>Oh, there were a lot of people who took the ideals of decolonization,
>democracy, human rights, and economic development very, very seriously
>indeed--practically everyone except the realist cabal in the State
>Department, in fact. An administration that believed that "we should cease
>to talk about vague and...unreal objectives such as human rights, the
>raising of living standards, and democratization" wouldn't have pursued the
>Marshall Plan; the creation of the IMF and the World Bank; the GATT to
>allow foreign exporters access to U.S. markets; much of U.S. post-WWII
>foreign policy up until the launching of the Korean War wa smade by people
>who considered objectives such as "human rights, the raising of living
>standards, and democratization" to be very, very real.
>
>That is what Noam Chomsky is trying to hide by claiming that George
>Kennan--a flint-eyed realist if there ever was one--was the "dovish wing"

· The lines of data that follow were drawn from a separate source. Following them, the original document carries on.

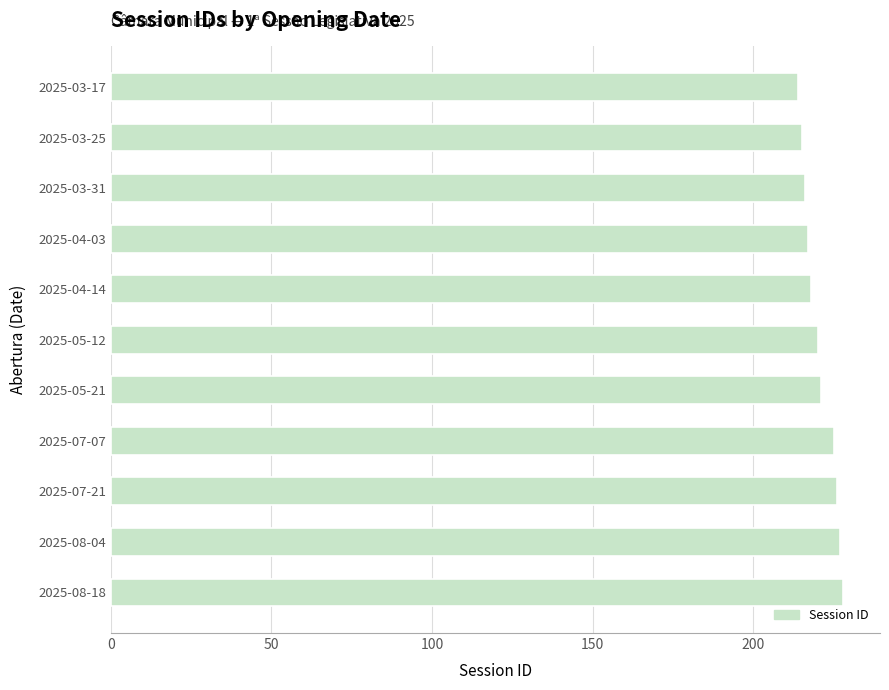

What is the minimum value shown in the chart?

214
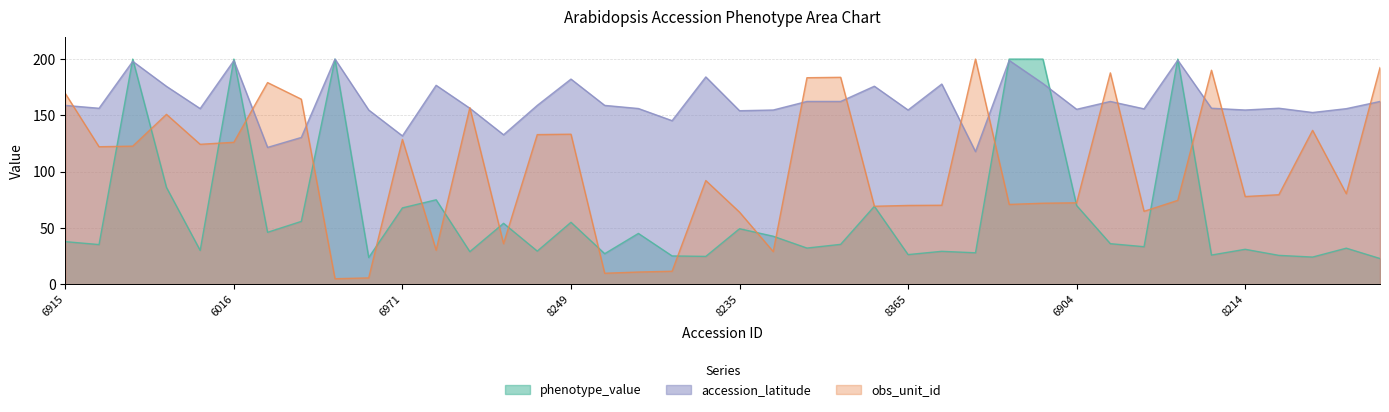

Does the chart have visible grid lines?

Yes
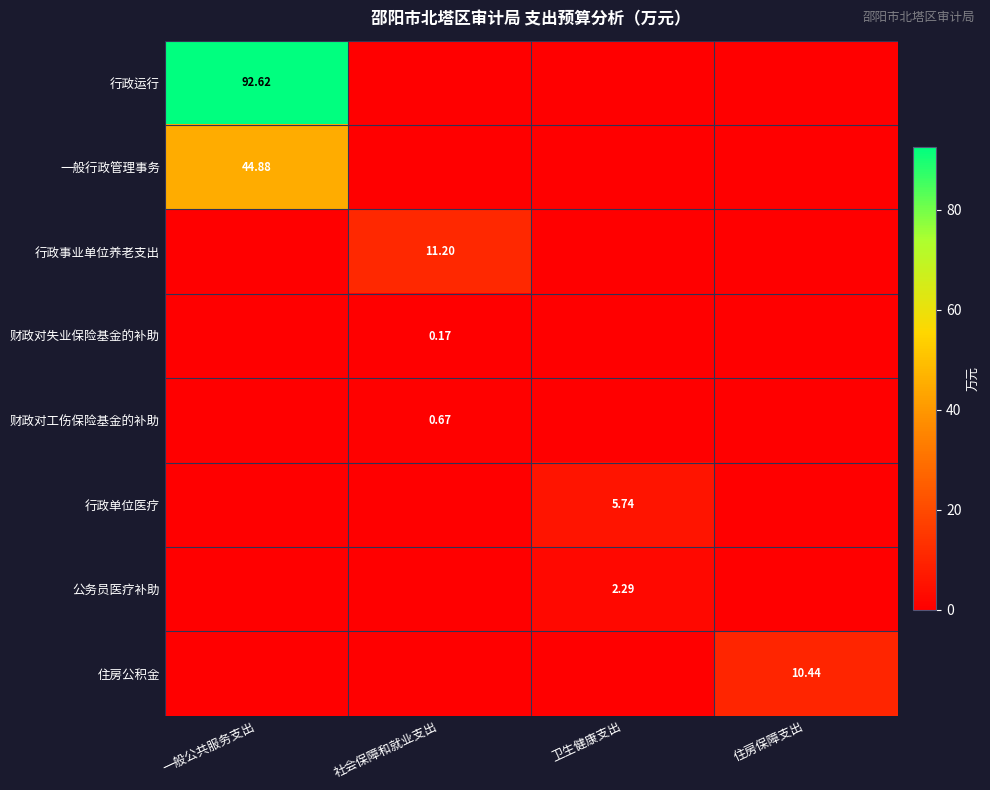

The value of 一般行政管理事务 at 住房保障支出 is 0.0. True or false?

True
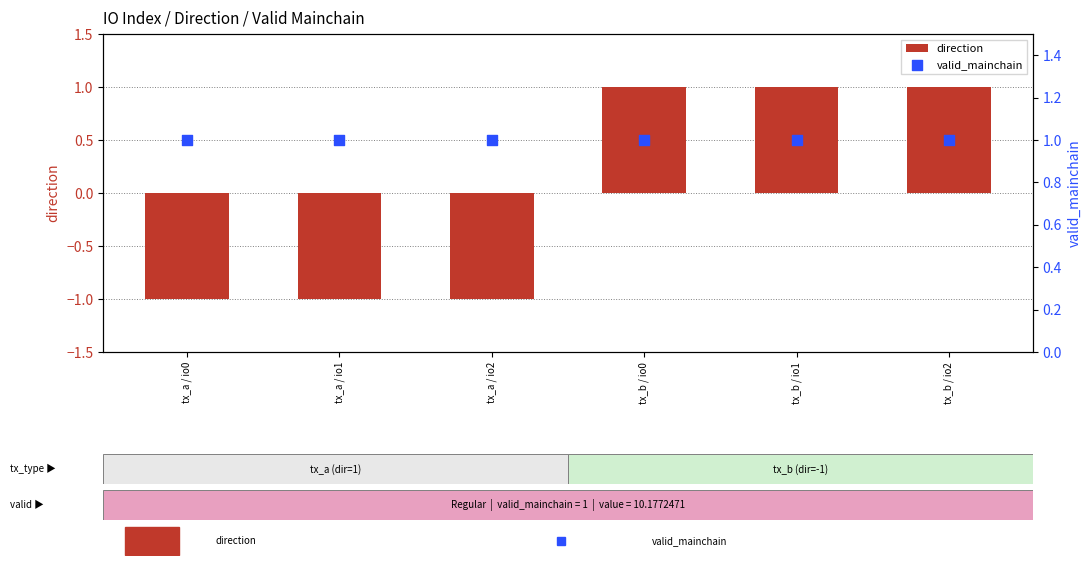

Which series reaches the minimum Y coordinate?

direction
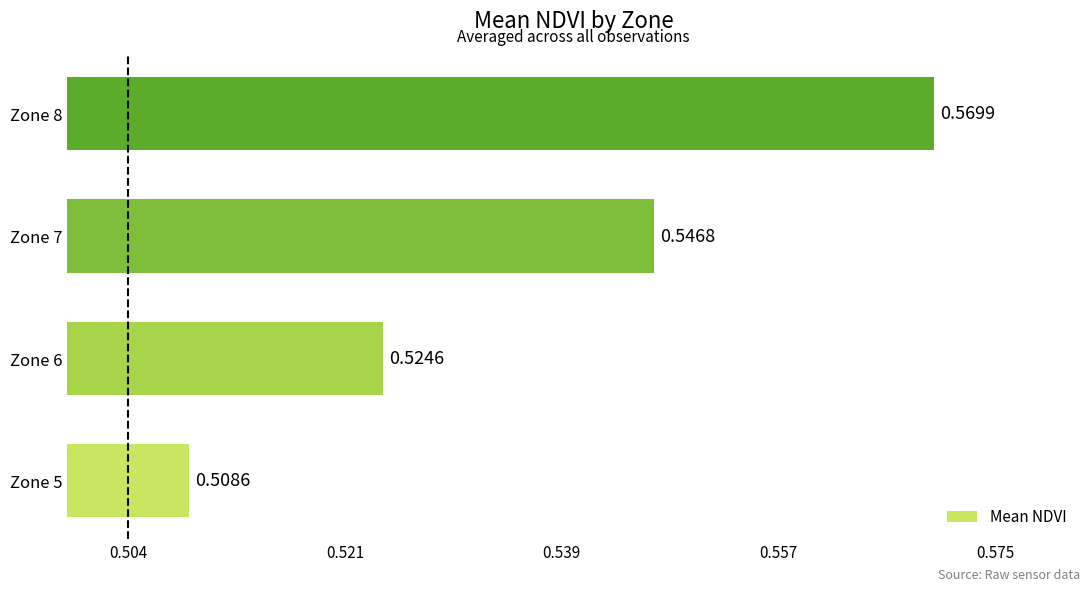

Rank the categories by value from highest to lowest.

Zone 8, Zone 7, Zone 6, Zone 5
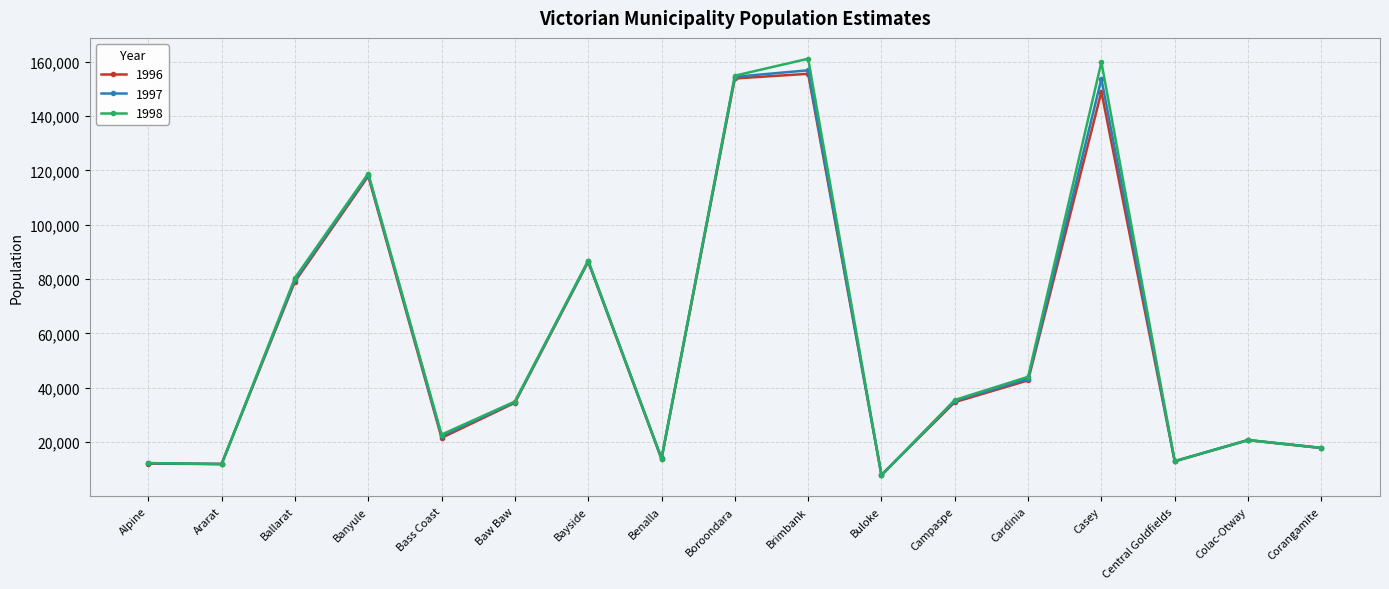

What is the value of the 1997 point at the 8th from the left?

13969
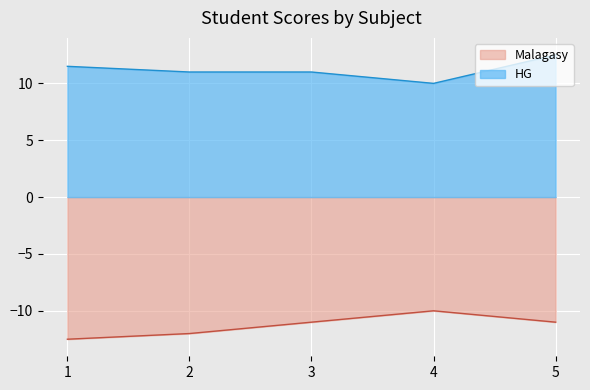

What is the maximum value for Malagasy?

-10.0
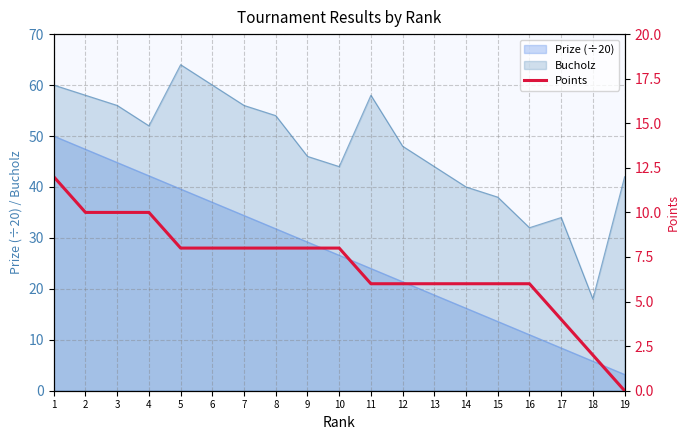

How many lines are shown in the chart?

1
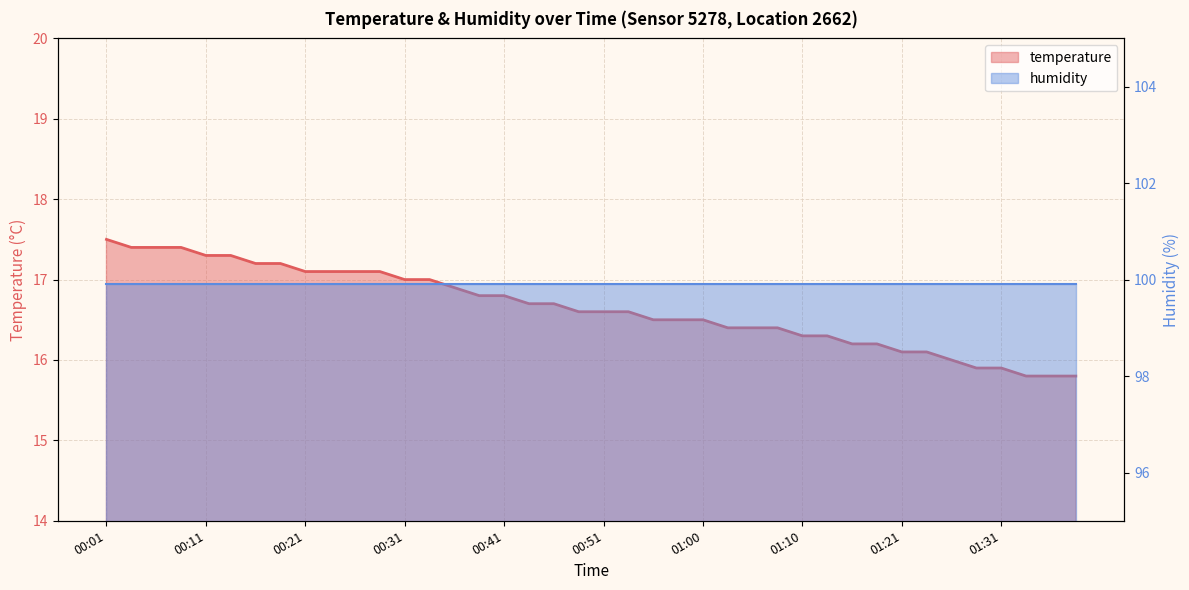

List the labels in order of value, smallest first.

01:34, 01:36, 01:39, 01:29, 01:31, 01:26, 01:21, 01:24, 01:16, 01:18, 01:10, 01:13, 01:03, 01:05, 01:08, 00:55, 00:58, 01:00, 00:48, 00:51, 00:53, 00:43, 00:46, 00:38, 00:41, 00:36, 00:31, 00:33, 00:21, 00:24, 00:26, 00:28, 00:16, 00:19, 00:11, 00:14, 00:04, 00:06, 00:09, 00:01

>of the post-WWII American foreign policy establishment. He is trying to
>keep people from noticing that there ever was a guy named Harry Dexter
>White. He's trying to throw down the memory hole the historical memory of a
>powerful--and very effective--group that took very seriously indeed the
>ideals that Kennan thought naive.
>
>Chomsky's trying to hide the ball, and keep you from knowing the history as
>it really happened...
So why'd Kennan get the boot then? And just who were those doves who approved NSC-68? And why did Acheson call the beginning of the Korean war the most glorious two weeks in history?